I was able to bring Chinese takeout Ito BARC for María on Thursday, as the rest of her household was preparing for dinner. The twelve women residents arrive back from their day programs around 4 each afternoon. There are meds to take, showers to have, clothes to fold, for those who are able. Others simply sit in one or the other of the common spaces. Starting that set of routines is one transition and the second one moves them into the evening meal.

This is normally a period of contained chaos—I can only speak for our own experience with our daughter but transitions are always tough for her and it seems like that holds true for the rest of her housemates. MarÍa is one of the most functional members of the house and most of the other residents are non-verbal. A couple, though unable to speak, do vocalize, sometimes very loudly. 

The staff, women who mostly come from Caribbean islands, are  totally engaged and alert during this time. They coax, direct, challenge, redirect, compliment, have micro-conversations, with 12 people with varying degrees of need, ability and internal resources. This all goes down in a relatively short amount of time. I can only imagine how tired the women who serve the residents of A House must be when they get done with their work. And what always gives me a knot in my throat is how affectionate and genuine they are with such vulnerable and complicated people.
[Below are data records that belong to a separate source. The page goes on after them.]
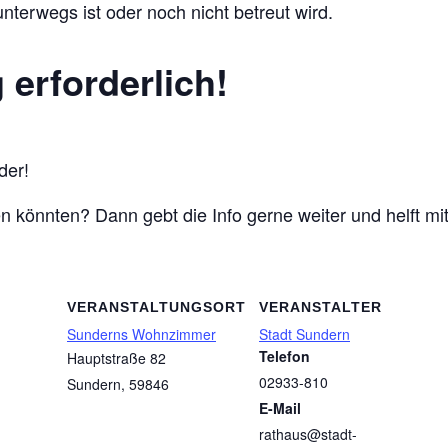
nterwegs ist oder noch nicht betreut wird.
erforderlich!
der!
ben könnten? Dann gebt die Info gerne weiter und helft 
VERANSTALTUNGSORT
VERANSTALTER
Sunderns Wohnzimmer
Stadt Sundern
Telefon
Hauptstraße 82
02933-810
Sundern
,
59846
E-Mail
rathaus@stadt-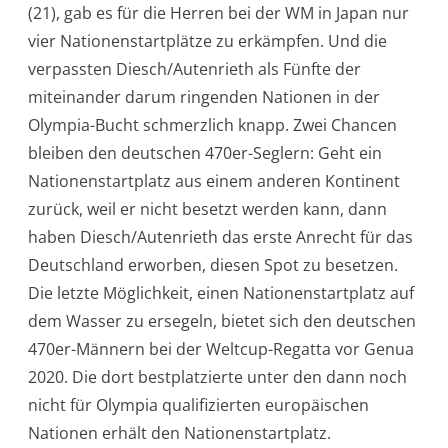
(21), gab es für die Herren bei der WM in Japan nur
vier Nationenstartplätze zu erkämpfen. Und die
verpassten Diesch/Autenrieth als Fünfte der
miteinander darum ringenden Nationen in der
Olympia-Bucht schmerzlich knapp. Zwei Chancen
bleiben den deutschen 470er-Seglern: Geht ein
Nationenstartplatz aus einem anderen Kontinent
zurück, weil er nicht besetzt werden kann, dann
haben Diesch/Autenrieth das erste Anrecht für das
Deutschland erworben, diesen Spot zu besetzen.
Die letzte Möglichkeit, einen Nationenstartplatz auf
dem Wasser zu ersegeln, bietet sich den deutschen
470er-Männern bei der Weltcup-Regatta vor Genua
2020. Die dort bestplatzierte unter den dann noch
nicht für Olympia qualifizierten europäischen
Nationen erhält den Nationenstartplatz.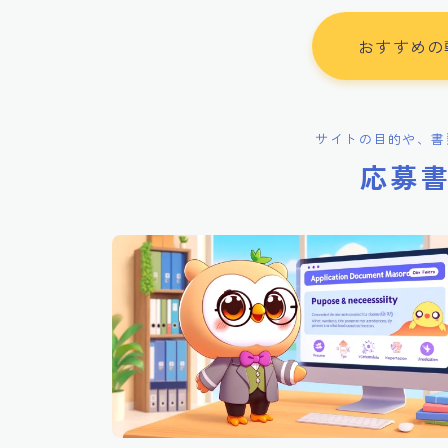
おすすめの
サイトの目的や、書
応募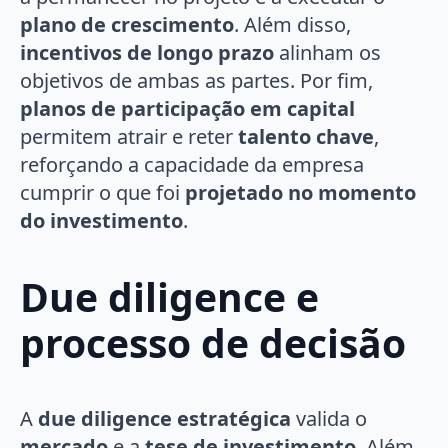
plano de crescimento
. Além disso,
incentivos de longo prazo
alinham os
objetivos de ambas as partes. Por fim,
planos de participação em capital
permitem atrair e reter
talento chave
,
reforçando a capacidade da empresa
cumprir o que foi
projetado no momento
do investimento
.
Due diligence e
processo de decisão
A
due diligence estratégica
valida o
mercado
e a
tese de investimento
. Além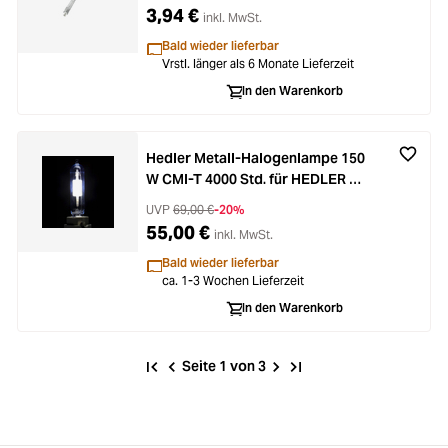
3,94 €
inkl. MwSt.
Bald wieder lieferbar
Vrstl. länger als 6 Monate Lieferzeit
In den Warenkorb
Hedler Metall-Halogenlampe 150
W CMI-T 4000 Std. für HEDLER DX
15
UVP
69,00 €
-20%
55,00 €
inkl. MwSt.
Bald wieder lieferbar
ca. 1-3 Wochen Lieferzeit
In den Warenkorb
Seite 1 von 3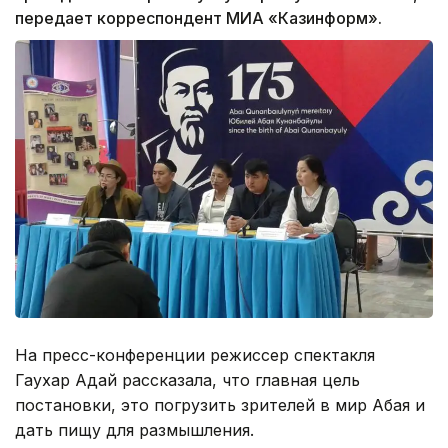
передает корреспондент МИА «Казинформ».
На пресс-конференции режиссер спектакля
Гаухар Адай рассказала, что главная цель
постановки, это погрузить зрителей в мир Абая и
дать пищу для размышления.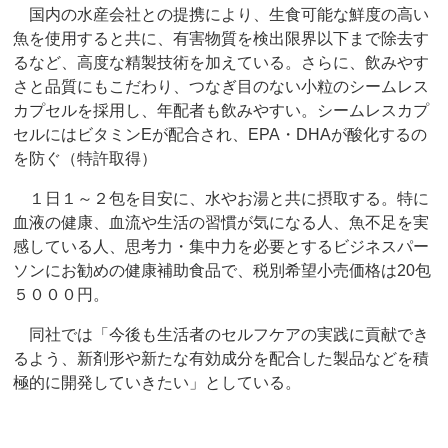
国内の水産会社との提携により、生食可能な鮮度の高い
魚を使用すると共に、有害物質を検出限界以下まで除去す
るなど、高度な精製技術を加えている。さらに、飲みやす
さと品質にもこだわり、つなぎ目のない小粒のシームレス
カプセルを採用し、年配者も飲みやすい。シームレスカプ
セルにはビタミンEが配合され、EPA・DHAが酸化するの
を防ぐ（特許取得）
１日１～２包を目安に、水やお湯と共に摂取する。特に
血液の健康、血流や生活の習慣が気になる人、魚不足を実
感している人、思考力・集中力を必要とするビジネスパー
ソンにお勧めの健康補助食品で、税別希望小売価格は20包
５０００円。
同社では「今後も生活者のセルフケアの実践に貢献でき
るよう、新剤形や新たな有効成分を配合した製品などを積
極的に開発していきたい」としている。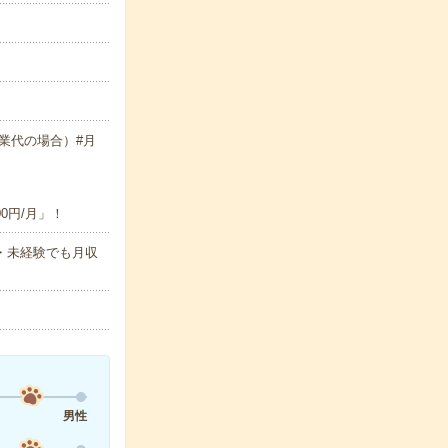
＋残業代の場合）#月
0円/月」！
＊・未経験でも月収
男性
Thursday evening was no different than many other nights I’ve been there, except there was an audio speaker pouring out Christmas music.  I’m not sure if this was a Spotify playlist, or a radio station, or what.  All I know is, after “Here Comes Santa Claus,” the tenor and tone changed dramatically. An orchestra started playing and the voice of a soloist intoned the first notes of “O Holy Night.” María’s home, A House, became unexpectedly quiet and then, the staff and residents spontaneously began to sing along with the voice coming from the speaker. You had to be there to observe the non-verbal residents sing as they were able. Some quietly kept the beat with their bodies, other croaked or hummed along, no real ‘melody’ as we would define it, but undoubtedly, a song. It was all of them. Every single one of those twenty or so women sang their hearts out.

I was spellbound. What was it about that piece that knit this group of people together like this?  How astounding, to watch music not just transcend limitation, but transform it into something holy, and pure and just extraordinarily beautiful. This is incarnation. This is what it means to be human.